Das Gericht hätte zudem auf eine bestmögliche Sachverhaltsaufklärung hinwirken müssen. Dazu hätte gehört, sich einen eigenen aktuellen persönlichen Eindruck durch Anhörung der Beschwerdeführerin zu verschaffen. Außerdem wäre die Einschaltung eines externen forensischen Sachverständigen erforderlich gewesen.

Höhere Anforderungen an Zwangsbehandlung in einstweiliger Unterbringung

Der Senat hat außerdem darauf hingewiesen, dass die Anforderungen an eine Zwangsbehandlung, die bereits im Rahmen einer einstweiligen Unterbringung, vor Rechtskraft des Urteils der Strafkammer, erfolgen solle, besonders hoch anzusetzen seien.
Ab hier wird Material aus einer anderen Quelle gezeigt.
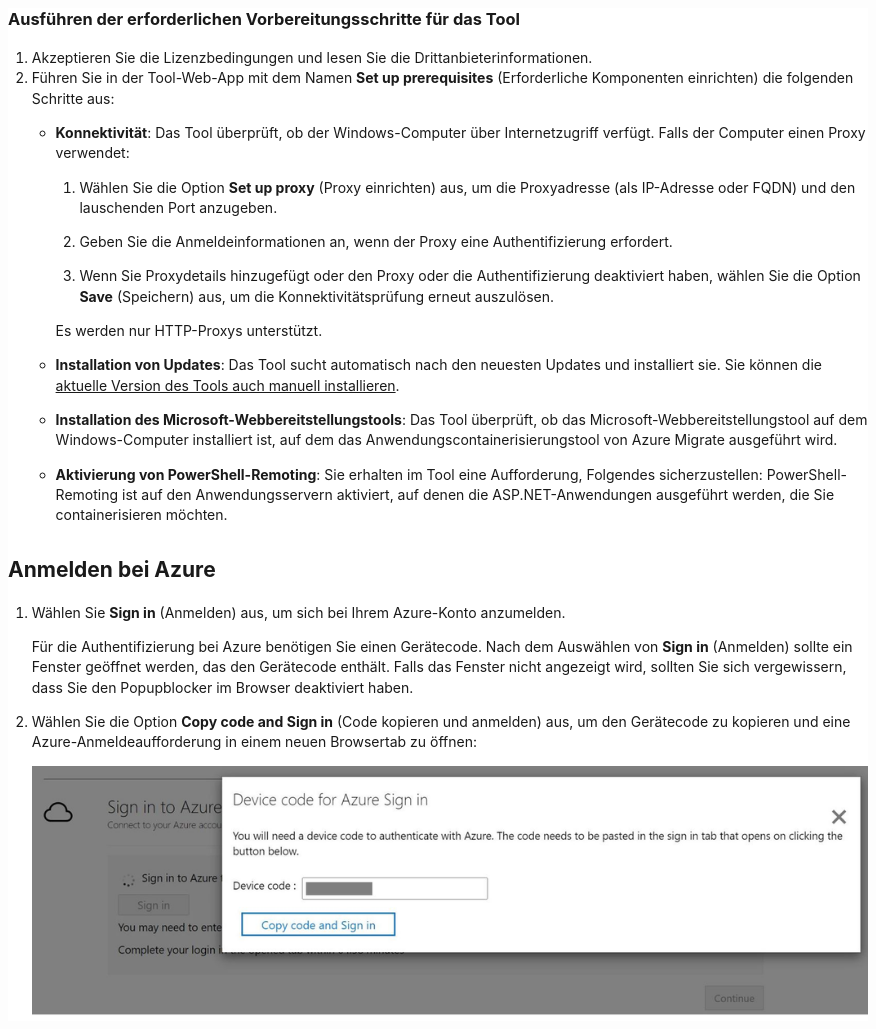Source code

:### <a name="complete-the-tool-prerequisites"></a>Ausführen der erforderlichen Vorbereitungsschritte für das Tool
1. Akzeptieren Sie die Lizenzbedingungen und lesen Sie die Drittanbieterinformationen.
6. Führen Sie in der Tool-Web-App mit dem Namen **Set up prerequisites** (Erforderliche Komponenten einrichten) die folgenden Schritte aus:
   - **Konnektivität**: Das Tool überprüft, ob der Windows-Computer über Internetzugriff verfügt. Falls der Computer einen Proxy verwendet:
     1. Wählen Sie die Option **Set up proxy** (Proxy einrichten) aus, um die Proxyadresse (als IP-Adresse oder FQDN) und den lauschenden Port anzugeben.
     1. Geben Sie die Anmeldeinformationen an, wenn der Proxy eine Authentifizierung erfordert.
       
     1. Wenn Sie Proxydetails hinzugefügt oder den Proxy oder die Authentifizierung deaktiviert haben, wählen Sie die Option **Save** (Speichern) aus, um die Konnektivitätsprüfung erneut auszulösen.
     
     Es werden nur HTTP-Proxys unterstützt.
   - **Installation von Updates**: Das Tool sucht automatisch nach den neuesten Updates und installiert sie. Sie können die [aktuelle Version des Tools auch manuell installieren](https://go.microsoft.com/fwlink/?linkid=2134571).
   - **Installation des Microsoft-Webbereitstellungstools**: Das Tool überprüft, ob das Microsoft-Webbereitstellungstool auf dem Windows-Computer installiert ist, auf dem das Anwendungscontainerisierungstool von Azure Migrate ausgeführt wird.
   - **Aktivierung von PowerShell-Remoting**: Sie erhalten im Tool eine Aufforderung, Folgendes sicherzustellen: PowerShell-Remoting ist auf den Anwendungsservern aktiviert, auf denen die ASP.NET-Anwendungen ausgeführt werden, die Sie containerisieren möchten.


## <a name="sign-in-to-azure"></a>Anmelden bei Azure

1. Wählen Sie **Sign in** (Anmelden) aus, um sich bei Ihrem Azure-Konto anzumelden.

   Für die Authentifizierung bei Azure benötigen Sie einen Gerätecode. Nach dem Auswählen von **Sign in** (Anmelden) sollte ein Fenster geöffnet werden, das den Gerätecode enthält. Falls das Fenster nicht angezeigt wird, sollten Sie sich vergewissern, dass Sie den Popupblocker im Browser deaktiviert haben.
2. Wählen Sie die Option **Copy code and Sign in** (Code kopieren und anmelden) aus, um den Gerätecode zu kopieren und eine Azure-Anmeldeaufforderung in einem neuen Browsertab zu öffnen:

    ![Screenshot: Fenster mit Gerätecode für Azure-Anmeldung](./media/tutorial-containerize-apps-aks/login-modal.png)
Zwar lasse das Hessische Maßregelvollzugsgesetz eine Zwangsbehandlung unter bestimmten Umständen bereits in der einstweiligen Unterbringung zu. Sie werde aber nur in Fällen in Betracht kommen, in denen tatsächliche Anhaltspunkte von großem Gewicht dafür bestehen, dass durch die Verzögerung der Behandlung der Erfolg eines zu erwartenden nachfolgenden Maßregelvollzugs nachhaltig in Frage gestellt wäre. Ein Hinweis auf eine drohende Chronifizierung der psychiatrischen Erkrankung reiche insoweit nicht aus.

OLG Frankfurt a. M., Beschluss vom 03.01.2023 - 3 Ws 488/22

Redaktion beck-aktuell, 18. Januar 2023.